Bilan

L'économie allemande tourne au ralenti

Contaminée par les ennuis de ses voisins européens, l'Allemagne traverse actuellement un trou d'air économique. Ce passage à vide ne devrait toutefois pas durer, de l'avis des analystes.
"L'Allemagne a une économie ouverte et intégrée. Nulle surprise donc que la faiblesse conjoncturelle ailleurs dans la zone euro se répercute ici", disait déjà en novembre le président de la Banque centrale européenne (BCE) Mario Draghi.

Un constat encore confirmé vendredi par le ministère allemand de l'Economie, pour qui "le difficile environnement européen a affaibli la croissance."

Pente descendante en 2012

Pour la première économie du Vieux continent, la pente a été descendante tout au long de l'année 2012. Preuve en est sa croissance économique de plus en plus maigre : +0,5% au premier trimestre, +0,3% au deuxième et +0,2% au troisième.

Le quatrième trimestre, pour lequel les chiffres officiels seront connus mercredi prochain en même temps que ceux de 2012, devrait même avoir vu une contraction "sensible" du produit intérieur brut (PIB), a prévenu le ministère dans un communiqué.

Le ministre de l'Economie, Philipp Rösler, a d'ailleurs essayé de préparer le terrain dès le début de semaine. Il a expliqué, à Berlin, que la fin d'année avait "été plus faible que prévu" et a évoqué une croissance annuelle de "0,75%".

Ce chiffre, globalement dans les limites des prévisions (+0,8% attendu par le gouvernement), marque une importante glissade par rapport aux taux de croissance de 3% et 4,2% enregistrés les années précédentes. Mais reste bien loin de l'année noire 2009, quand l'économie allemande s'était contractée de 5%.

Si le succès de ses produits à l'étranger reste un pilier majeur pour l'Allemagne, c'est aussi la courroie de transmission des faiblesses conjoncturelles venues d'en dehors de ses frontières. Les récents indicateurs économiques le confirment, avec une chute en novembre des exportations à 94,1 milliards d'euros, contre 98,4 milliards en octobre.

Sans surprise, c'est surtout dans le reste de la zone euro que l'Allemagne peine à vendre. Les commandes de machines-outils et les commandes industrielles dans leur ensemble en ont souffert.

Pire année depuis 2009

Même si ces données portent seulement sur novembre, "il faudrait un miracle économique absolument pas réaliste pour éviter (que soit annoncée) une contraction" du PIB au 4e trimestre, a affirmé Carsten Brzeski, économiste à la banque ING. Il parie sur "le pire" résultat depuis le premier trimestre 2009.

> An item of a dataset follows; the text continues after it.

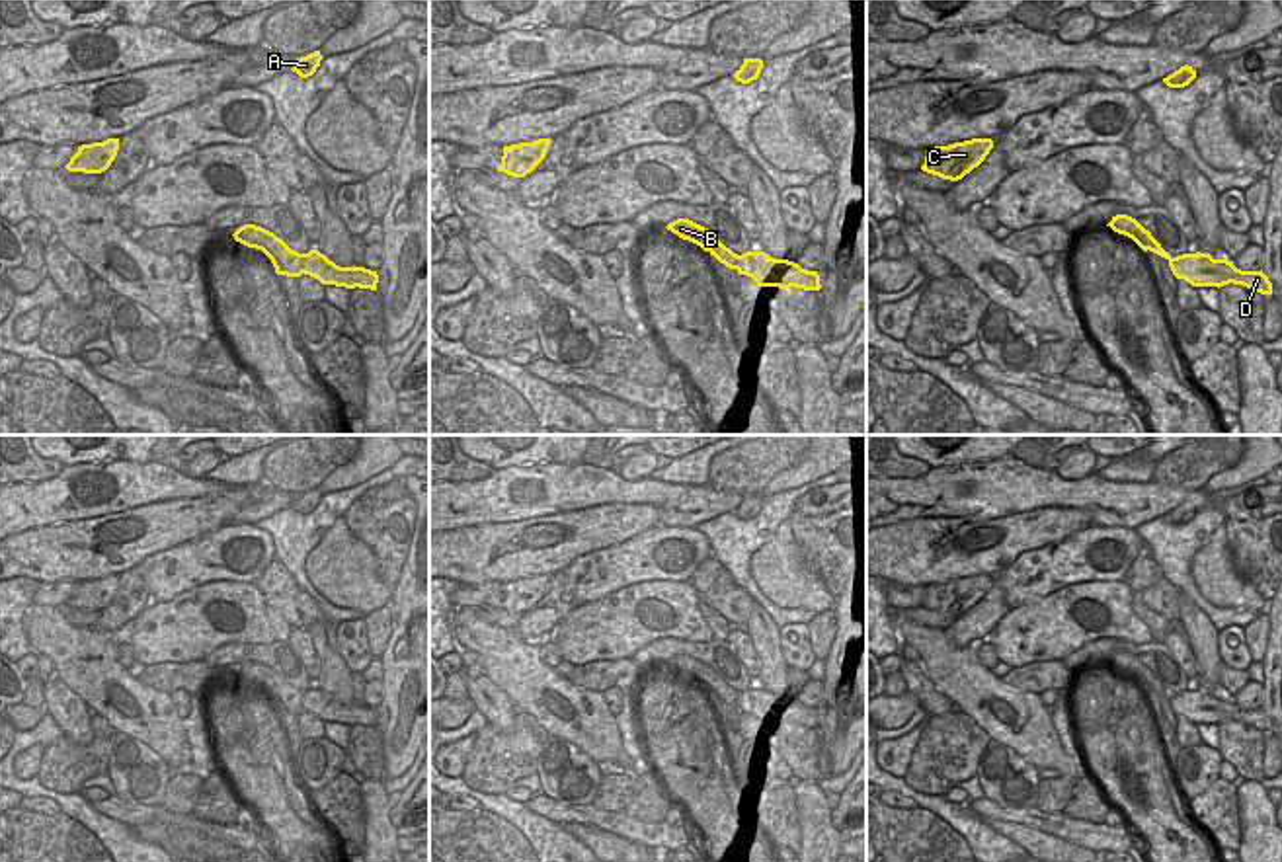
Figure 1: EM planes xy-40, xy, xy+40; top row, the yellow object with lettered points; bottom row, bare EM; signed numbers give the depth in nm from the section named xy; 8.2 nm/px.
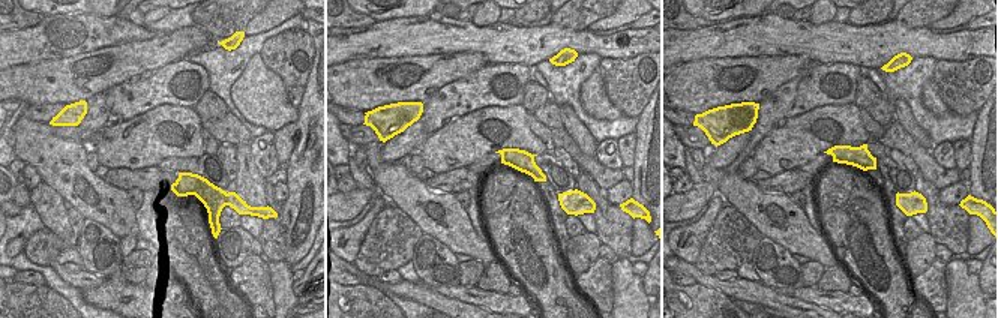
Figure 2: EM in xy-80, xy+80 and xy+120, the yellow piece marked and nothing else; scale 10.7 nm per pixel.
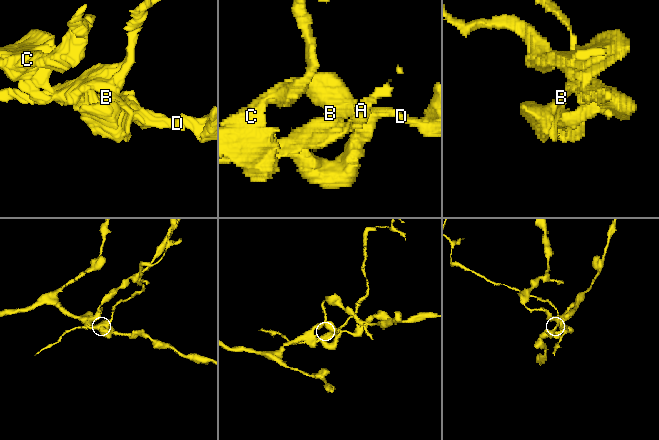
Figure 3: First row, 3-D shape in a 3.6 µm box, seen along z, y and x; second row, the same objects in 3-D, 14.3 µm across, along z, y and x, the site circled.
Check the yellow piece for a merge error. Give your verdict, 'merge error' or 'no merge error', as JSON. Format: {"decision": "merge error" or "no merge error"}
{"decision": "merge error"}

Les prévisions des économistes vont d'un très léger recul du PIB, de 0,2%, à un recul beaucoup plus marqué, frôlant les -1%. Mais "provisoire" est le mot rassurant qui revient dans la plupart des bouches pour désigner cet accès de faiblesse.

Si "2013 restera une année difficile pour l'économie allemande", Christian Ott, de Natixis, voit l'Allemagne échapper à une récession technique (deux trimestres consécutifs de baisse du PIB). "Les perspectives vont vite s'éclaircir de nouveau", a assuré pour sa part l'institut de recherche économique allemand DIW.

"Dans l'ensemble, l'économie allemande est encore très compétitive et en bon état", estime le ministère de l'Economie. Il compte notamment sur un marché du travail, qui reste "robuste" et "soutient le marché intérieur".

Grâce à une demande hors Europe encore solide, les exportations devraient aussi alimenter un cercle vertueux de reprise. "Avec de meilleures perspectives de ventes, les entreprises devraient de nouveau investir, d'autant plus que les conditions de financement sont pour l'heure particulièrement attractives", explique Simon Junker du DIW.

Retour de croissance attendu

Tablant sur un retour de la croissance au premier semestre, Carsten Brzeski ne voit donc pas l'Allemagne "rejoindre la course vers le bas dans laquelle beaucoup de pays de la zone euro sont lancés".

Un point de vue partagé par Andreas Rees, d'UniCredit, qui souligne que, parallèlement aux mauvais chiffres de fin 2012, "les perspectives de 2013 se sont considérablement éclaircies". Pour l'heure, le gouvernement mise sur une croissance de 1% pour 2013.